### CE QU'IL FAUT FAIRE
Prolongez le texte sur le projet de Centre Suisse Islam et Société en reprenant juste après sa dernière phrase.

### TEXTE À LIRE
══════════════════════════════
Dans le but de dissiper les malentendus, notre rédaction a préféré s’enquérir auprès du rectorat de l’Université. Cette charge repose depuis quelques années sur les épaules du frère dominicain Guido Vergauwen, lui-même professeur à la faculté de théologie. Nous reproduisons ci-dessous son éclairage et nous l’en remercions.

Le projet dont il est question a comme nom «Centre Suisse Islam et Société». Il ne s’agit donc pas d’un «centre de formation des imams» qui aurait nécessité une faculté qui enseigne le Coran et toutes ses traditions interprétatives. Nous parlons plutôt d’une formation continue, pour des imams certes, mais orientée vers leur intégration dans la société suisse, son histoire, ses traditions sociales et culturelles, et religieuses bien sûr.

Il ne s’agit donc pas d’un «centre de formation des imams».

Mais on songe aussi aux personnes qui accompagnent les communautés musulmanes, les professeurs de religion par exemple.

Les compétences de la faculté de théologie ne seront donc pas les seules à être sollicitées, mais aussi celles de nos juristes, de nos pédagogues, de nos sociologues… Ce sera un centre interfacultaire qui fédérera toutes ces compétences. Un coordinateur sera choisi disposant d’une formation théologique avec spécialisation en éthique sociale et connaissant très bien les enjeux de l’islam. Ce sont nos partenaires musulmans, ceux qui ont contribué à la conception de ce projet, qui ont insisté pour que le futur Centre comprenne un ou deux experts de dialogue théologique, mais ouverts aux questions sociales qui intéressent les communautés musulmanes de Suisse. Les musulmans résidant en Suisse proviennent pour une large part de l’immigration, mais commencent à se poser des questions d’insertion, en particulier ceux qui appartiennent à la deuxième et troisième génération. Il est donc important que le coordinateur du projet soit rattaché à la faculté de théologie.
══════════════════════════════
### DONNÉES FOURNIES
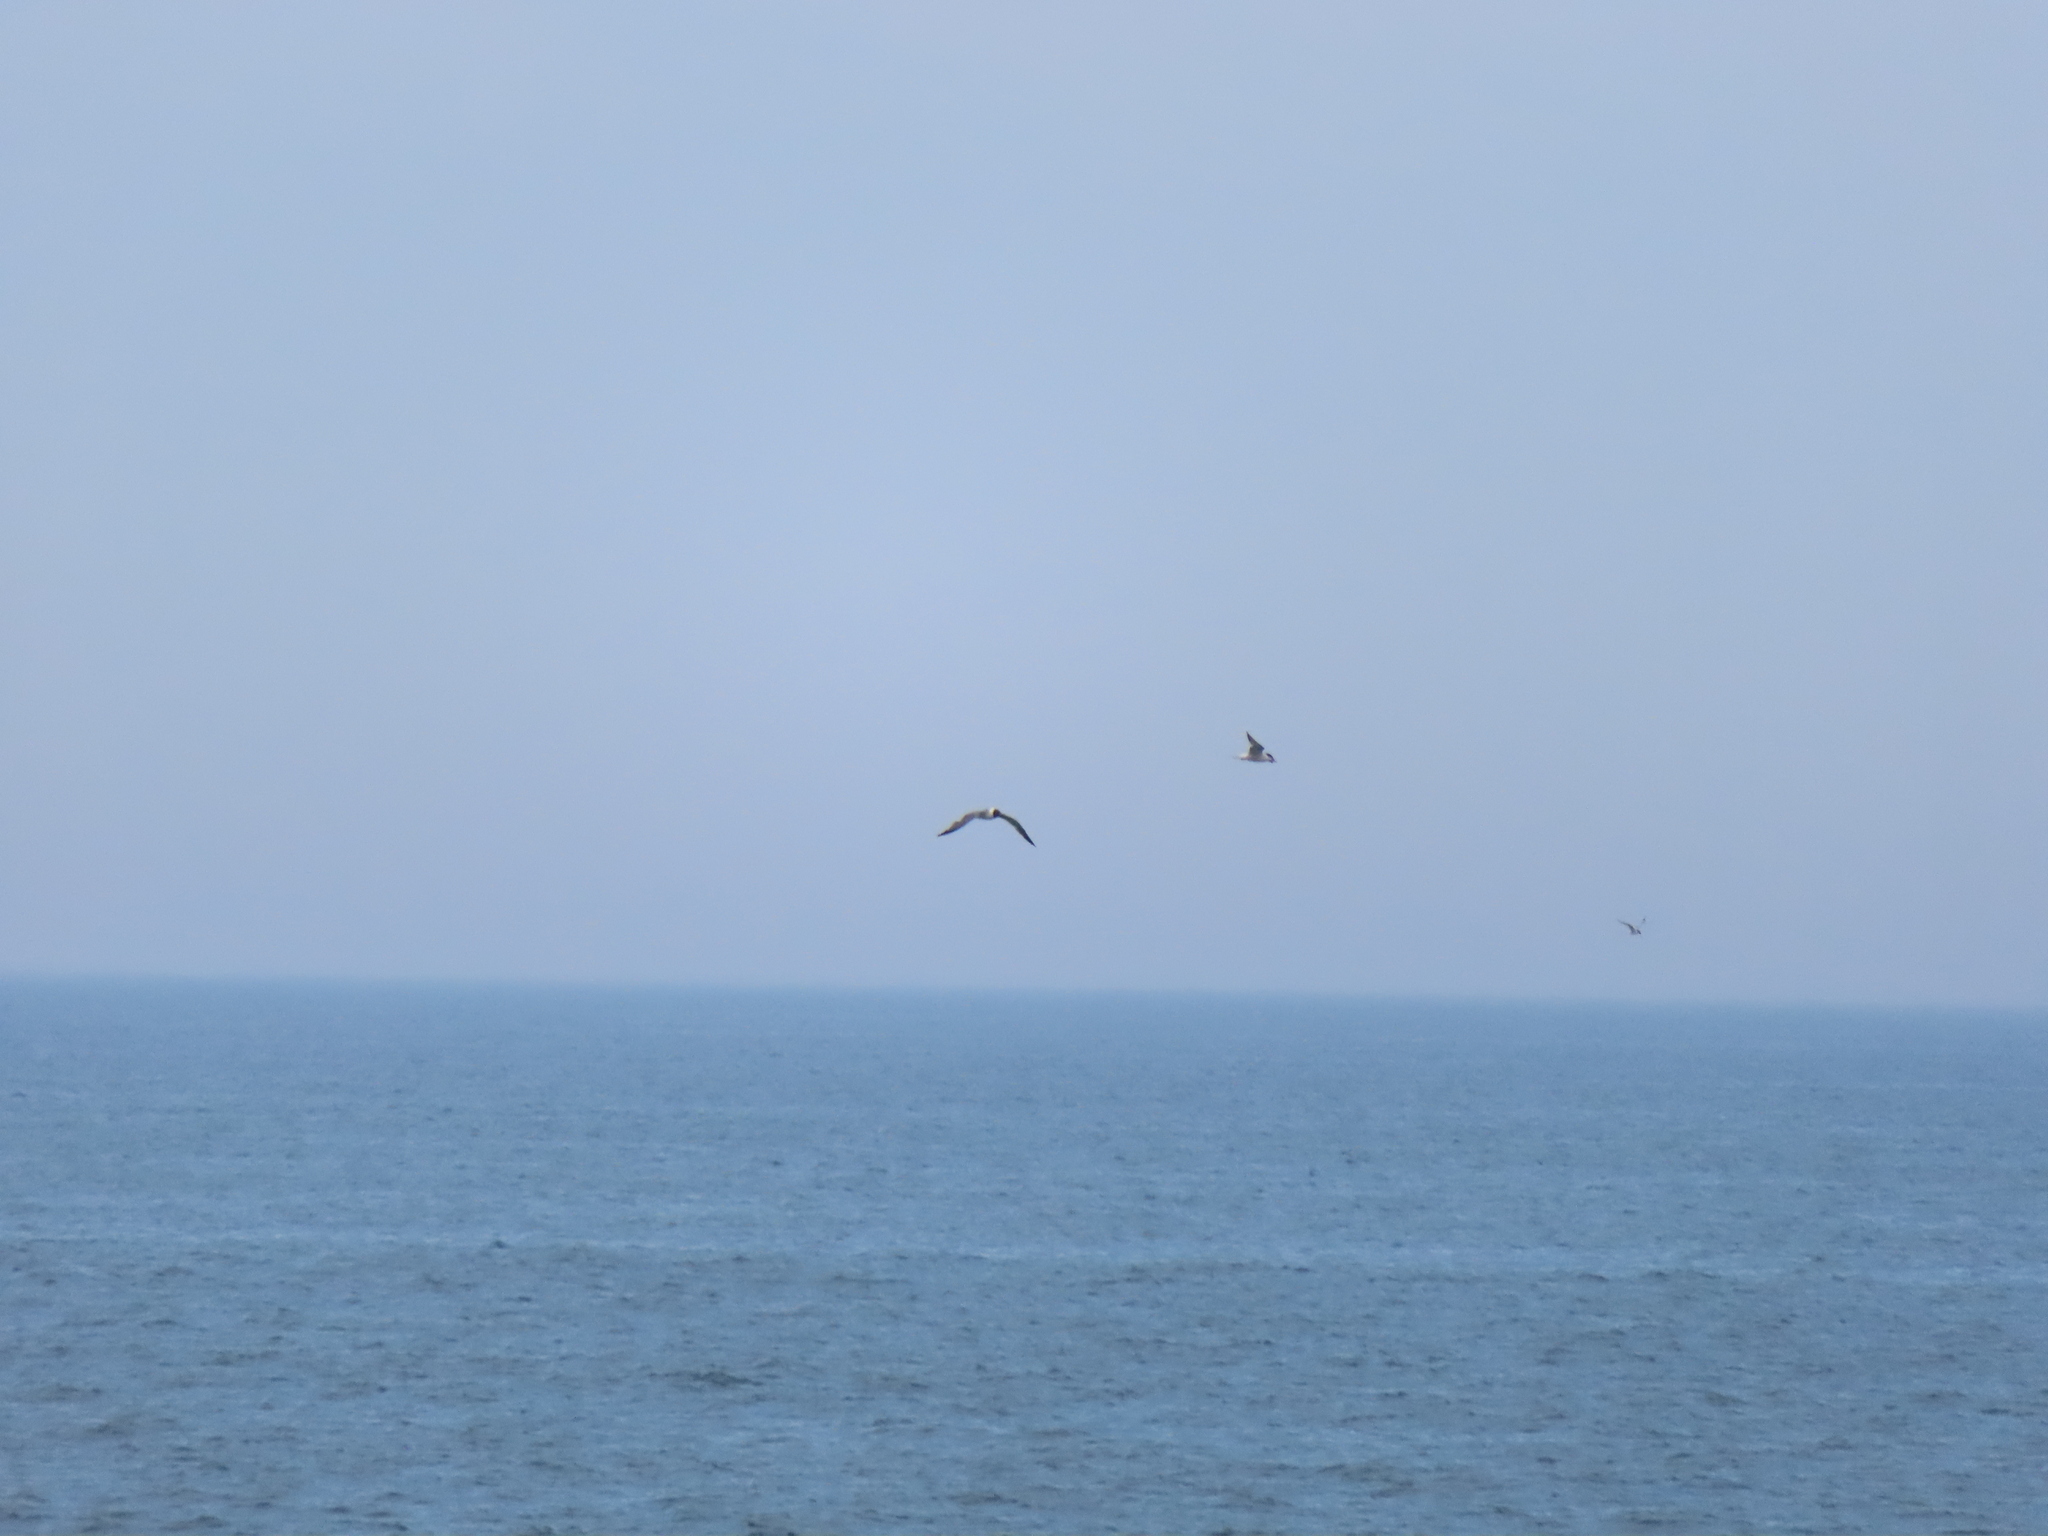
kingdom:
══════════════════════════════
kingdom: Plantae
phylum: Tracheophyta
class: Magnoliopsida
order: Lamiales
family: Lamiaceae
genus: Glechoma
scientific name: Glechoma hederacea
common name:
══════════════════════════════
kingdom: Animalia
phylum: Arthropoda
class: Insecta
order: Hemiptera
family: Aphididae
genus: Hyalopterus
══════════════════════════════
### RÉPONSE ATTENDUE
Dans un premier temps, un enseignant musulman sera intégré au Centre avec le statut de professeur invité. Le coordinateur sera son partenaire direct de dialogue. Nous pourrons ainsi offrir aux non-musulmans intéressés des connaissances de première main sur l’islam. Leurs activités professionnelles les mettent déjà en contact permanent avec des musulmans, par exemple dans les hôpitaux, les prisons, le travail social ou l’administration publique. Cette présence musulmane permettra aussi à terme aux étudiants musulmans qui fréquentent notre université d’approfondir leur religion et même de produire des travaux de séminaire dans ce domaine. Nous ne voulons donc pas orienter ce Centre vers une approche «neutre» de l’islam, comme le feraient les sciences des religions déjà enseignées à l’université. Le projet a donc une coloration explicitement théologique, tant pour nos partenaires musulmans que pour certains enseignants de notre faculté de théologie appelés à contribuer aux activités du Centre.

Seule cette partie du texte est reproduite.